It did not take Police Scotland long to review traffic warden services, and the plan, entirely expected, is to remove them as a police responsibility, with in all likelihood the local authority taking on the role. If you were paying attention you may have noticed that parking offences were decriminalised in 1997 only 6 years after the Road Traffic Act 1991. This simplification means that the police are no longer required to enforce parking legislation and local councils can either directly or indirectly carry out the enforcement. This move has to be welcomed as it allows the police to focus resources on priority issues, like catching real criminals. That said certain traffic and parking offences are deemed criminal, but I am not sure what dangerous parking actually is. I am sure our local police officers will be telling us pretty soon.
I am interested to hear what is going to happen locally. Here on our not very busy High Street in sleepy Dunbar, we already have a pretty low level wardening presence, which regrettably locals have worked out how to subvert (it is pretty easy, come round and I will explain how). Our local traffic warden is nothing less than charming and diligent, easily the best in East Lothian. But most people seem to take the opposite view and regard wardens as the worst form of low life, parasitic on our human right to be able to park anywhere we like, including illegally, obstructing pavements and crossings.
The media (themselves regarded as a low form of life) play along and perpetuate the myth, but this seems to me to be almost racist in its intent. Most people are insensed by the idea that they cannot park near the establishment they wish to visit, but I cannot see why. Since the hegemony of the car, I cannot recall a time when it was practical to do this, unless you lived in a quiet town like Dunbar, where the parking turnover is pretty high and footfall stubbornly static.
But in a practical sense our lives are changing. Deliveries from our favourite online retailers are increasing and we are all working harder, so each of these deliveries has to made multiple times, which means our streets are cluttered with City Link and DPD vans, with whom I am pretty friendly now, as well as a string of independents using their own vehicles. Each of these might get sent back, especially if you’re a fashion victim, or just suffer from that well-documented and untreatable “buy it now” syndrome.
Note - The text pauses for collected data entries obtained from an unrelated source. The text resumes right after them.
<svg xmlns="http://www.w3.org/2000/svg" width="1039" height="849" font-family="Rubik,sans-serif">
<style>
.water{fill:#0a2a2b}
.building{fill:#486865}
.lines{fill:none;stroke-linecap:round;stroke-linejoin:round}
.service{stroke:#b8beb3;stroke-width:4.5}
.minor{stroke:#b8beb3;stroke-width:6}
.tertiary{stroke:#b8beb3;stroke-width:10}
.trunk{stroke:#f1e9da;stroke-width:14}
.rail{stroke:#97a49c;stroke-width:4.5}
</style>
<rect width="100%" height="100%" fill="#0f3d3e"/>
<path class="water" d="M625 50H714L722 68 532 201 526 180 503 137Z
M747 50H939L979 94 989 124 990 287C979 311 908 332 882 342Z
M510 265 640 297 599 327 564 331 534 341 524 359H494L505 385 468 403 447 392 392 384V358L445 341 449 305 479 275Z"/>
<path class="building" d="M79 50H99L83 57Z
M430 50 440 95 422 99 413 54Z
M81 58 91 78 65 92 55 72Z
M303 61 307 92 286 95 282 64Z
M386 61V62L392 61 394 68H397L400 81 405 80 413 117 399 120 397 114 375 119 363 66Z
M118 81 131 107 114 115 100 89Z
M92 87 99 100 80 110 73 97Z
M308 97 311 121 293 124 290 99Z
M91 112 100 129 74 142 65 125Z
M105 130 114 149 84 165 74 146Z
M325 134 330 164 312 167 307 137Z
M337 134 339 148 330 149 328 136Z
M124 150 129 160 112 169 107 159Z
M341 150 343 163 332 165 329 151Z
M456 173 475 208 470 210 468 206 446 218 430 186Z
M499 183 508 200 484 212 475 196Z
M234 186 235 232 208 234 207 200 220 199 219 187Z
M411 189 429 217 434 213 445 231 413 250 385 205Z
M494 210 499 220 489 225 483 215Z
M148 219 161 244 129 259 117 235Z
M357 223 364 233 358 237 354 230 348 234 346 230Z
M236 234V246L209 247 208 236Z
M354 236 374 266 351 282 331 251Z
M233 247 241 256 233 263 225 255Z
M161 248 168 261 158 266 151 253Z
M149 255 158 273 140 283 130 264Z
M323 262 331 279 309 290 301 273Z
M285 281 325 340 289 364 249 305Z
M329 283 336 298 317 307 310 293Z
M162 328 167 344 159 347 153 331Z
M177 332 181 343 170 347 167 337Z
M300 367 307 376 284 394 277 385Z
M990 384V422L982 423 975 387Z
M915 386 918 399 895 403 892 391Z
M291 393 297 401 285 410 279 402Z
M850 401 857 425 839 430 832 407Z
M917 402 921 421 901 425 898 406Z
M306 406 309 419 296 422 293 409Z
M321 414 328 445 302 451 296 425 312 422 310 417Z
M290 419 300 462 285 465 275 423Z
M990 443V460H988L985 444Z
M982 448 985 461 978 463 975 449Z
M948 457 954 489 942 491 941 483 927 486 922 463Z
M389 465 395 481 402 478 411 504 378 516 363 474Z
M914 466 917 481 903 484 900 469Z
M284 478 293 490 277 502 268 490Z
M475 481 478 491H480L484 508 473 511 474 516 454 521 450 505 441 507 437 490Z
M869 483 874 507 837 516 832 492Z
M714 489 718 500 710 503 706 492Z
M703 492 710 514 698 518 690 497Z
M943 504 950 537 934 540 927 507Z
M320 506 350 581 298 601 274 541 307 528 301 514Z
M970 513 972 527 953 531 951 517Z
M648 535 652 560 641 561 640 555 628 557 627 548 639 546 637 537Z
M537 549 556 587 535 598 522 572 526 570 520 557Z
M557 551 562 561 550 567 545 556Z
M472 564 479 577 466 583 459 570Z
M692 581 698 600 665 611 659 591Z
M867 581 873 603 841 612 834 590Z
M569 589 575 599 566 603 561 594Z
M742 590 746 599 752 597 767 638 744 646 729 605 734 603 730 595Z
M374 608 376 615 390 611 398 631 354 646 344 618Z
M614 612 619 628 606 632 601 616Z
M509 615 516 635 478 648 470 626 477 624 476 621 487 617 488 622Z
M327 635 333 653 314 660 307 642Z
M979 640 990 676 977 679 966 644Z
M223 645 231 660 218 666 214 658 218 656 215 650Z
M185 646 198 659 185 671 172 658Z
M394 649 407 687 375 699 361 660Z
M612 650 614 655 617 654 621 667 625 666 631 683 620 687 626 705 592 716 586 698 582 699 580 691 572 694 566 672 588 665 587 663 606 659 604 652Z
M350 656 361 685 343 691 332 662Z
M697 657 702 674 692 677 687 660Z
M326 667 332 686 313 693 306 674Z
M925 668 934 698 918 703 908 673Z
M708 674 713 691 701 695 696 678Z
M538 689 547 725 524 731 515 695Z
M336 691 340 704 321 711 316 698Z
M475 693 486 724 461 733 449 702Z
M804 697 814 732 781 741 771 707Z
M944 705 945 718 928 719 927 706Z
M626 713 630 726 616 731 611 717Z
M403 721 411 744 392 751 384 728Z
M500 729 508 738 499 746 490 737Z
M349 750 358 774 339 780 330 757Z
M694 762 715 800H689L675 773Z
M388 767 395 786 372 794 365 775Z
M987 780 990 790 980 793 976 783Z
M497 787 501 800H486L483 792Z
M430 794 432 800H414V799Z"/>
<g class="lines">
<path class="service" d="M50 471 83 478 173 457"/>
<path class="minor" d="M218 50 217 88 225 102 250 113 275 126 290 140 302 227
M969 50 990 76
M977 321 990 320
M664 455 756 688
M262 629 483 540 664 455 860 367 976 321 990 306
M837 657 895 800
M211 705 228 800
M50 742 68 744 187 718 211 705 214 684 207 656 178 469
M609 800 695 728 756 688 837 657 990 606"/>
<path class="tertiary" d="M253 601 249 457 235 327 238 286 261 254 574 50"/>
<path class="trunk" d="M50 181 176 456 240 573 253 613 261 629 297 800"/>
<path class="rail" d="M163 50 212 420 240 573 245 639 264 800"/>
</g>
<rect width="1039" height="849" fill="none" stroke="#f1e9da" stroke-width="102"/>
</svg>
This brings me to a thought about street architecture. In the old days the post office was somewhere central, probably easily accessible on foot and used to buy stamps and deliver some letters, pick up your dole cheque or your pension. Not today, as businesses will be using the relatively cheap small parcel rate, and so will the general public, whether posting their ebay sales or their returns to Asos. So why not re-engineer the architecture of our streets so that these services are more accessible to car users? Maybe the parcel delivery drop off and pickup points should be relocated out of the town centre? Next to the recycling facilities, where all that waste cardboard and packaging could be dropped off? Or maybe someone could setup such a facility and charge a small amount for the convenience, with evening and weekend opening hours.Just a thought. And spare a thought for our lovely parking warden, whose job is now uncertain. I genuinely hope that the LA get on with this change and provide an improved level of service, for parking offences even in sleepy Dunbar are as common as the car itself. I am not holding my breath.